Carr, a self-described Army brat who was born in Kobe, Japan, founded L.A. Carr Communications in 1996 after retiring early from a 26-year career with Cincinnati Bell.

“I thought I’d take the traditional route and retire with a gold watch,” Carr says. “Instead, I had an opportunity to experiment with whatever I wanted to do next.”

Instead of continuing in the corporate model, Carr adhered to her belief that “if you jump, the net will be there.” She started her PR practice, which specializes in community outreach to diverse populations and creative problem solving, always with an eye toward inclusion. The National Underground Railroad Freedom Center, the Urban League of Greater Cincinnati and the Port of Greater Cincinnati Development Authority are among her clients. Much of Carr’s work is done pro bono, such as her public relations work for the Ronald McDonald House of Cincinnati.

“Laura is so connected to the community and always has wonderful advice and great intuition,” says Jennifer Goodin, executive director of the Ronald McDonald House. “She knows PR like the back of her hand and is willing to help on her own time and with her own resources.”

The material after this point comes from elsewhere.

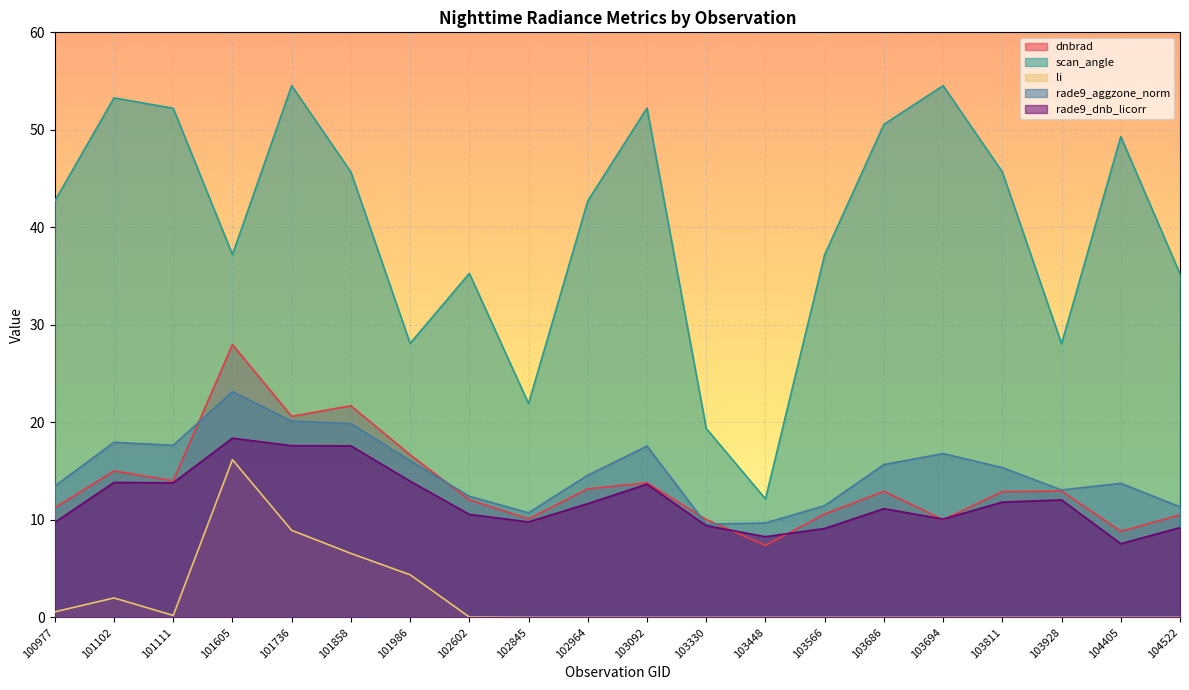

True or false: rade9_dnb_licorr and dnbrad cross at least once.

True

Carr also volunteers for numerous organizations, including Leading Women, where she has served as president and is returning to co-chair the Young Women’s Scholarship Committee, creating mentoring opportunities and overseeing the group’s scholarship awards. As a board member of Black Career Women, Carr also serves as a mentor and a speaker.

Danielle Lewis, media relations coordinator for the Cincinnati Children’s Hospital Medical Center, considers Carr her mentor, noting she has helped her learn her profession and develop business contacts.

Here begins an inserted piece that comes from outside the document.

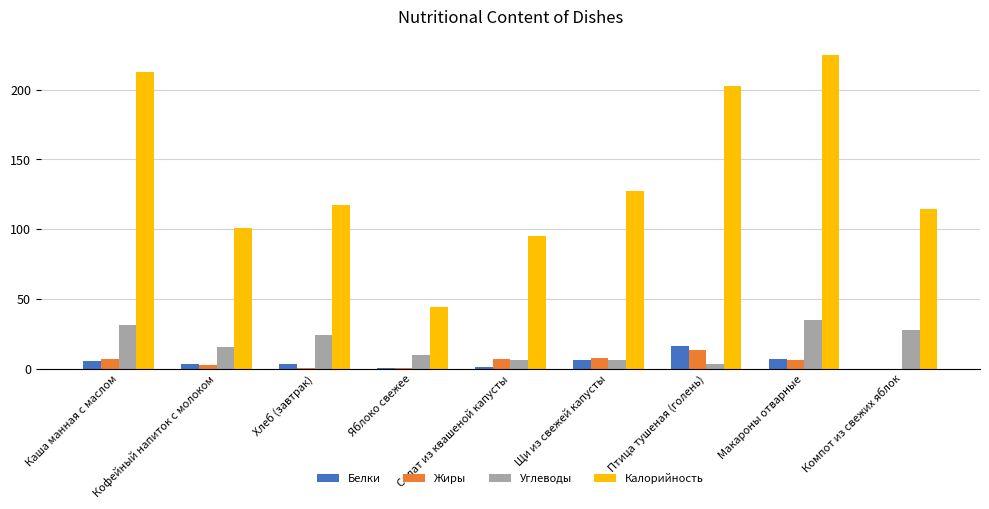

What is the sum of all Жиры values?

45.0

“A lot of people aren’t so willing to share,” Lewis says. “But Laura’s not like that. She’s always there to help, which has inspired me to want to turn around and help as well.”

Carr has been recognized for her dedication in many ways, including an Applause! Imagemaker nomination for public service and, in 2003, a Nefertiti award for being “an unsung heroine.”

But Carr’s not truly unsung. Her 7-year-old niece recently delighted Carr, calling her aunt her hero in a class assignment.

“I’ve always believed that the more you give of yourself, the more you get for yourself,” Carr says.

Carr advises other women to define what they want, invest in others, and take care of themselves, reminding women to not undervalue their worth financially or professionally.

“I believe we can learn from each other’s successes,” Carr says. “If I’ve made a mistake, no one I know should have to repeat it.”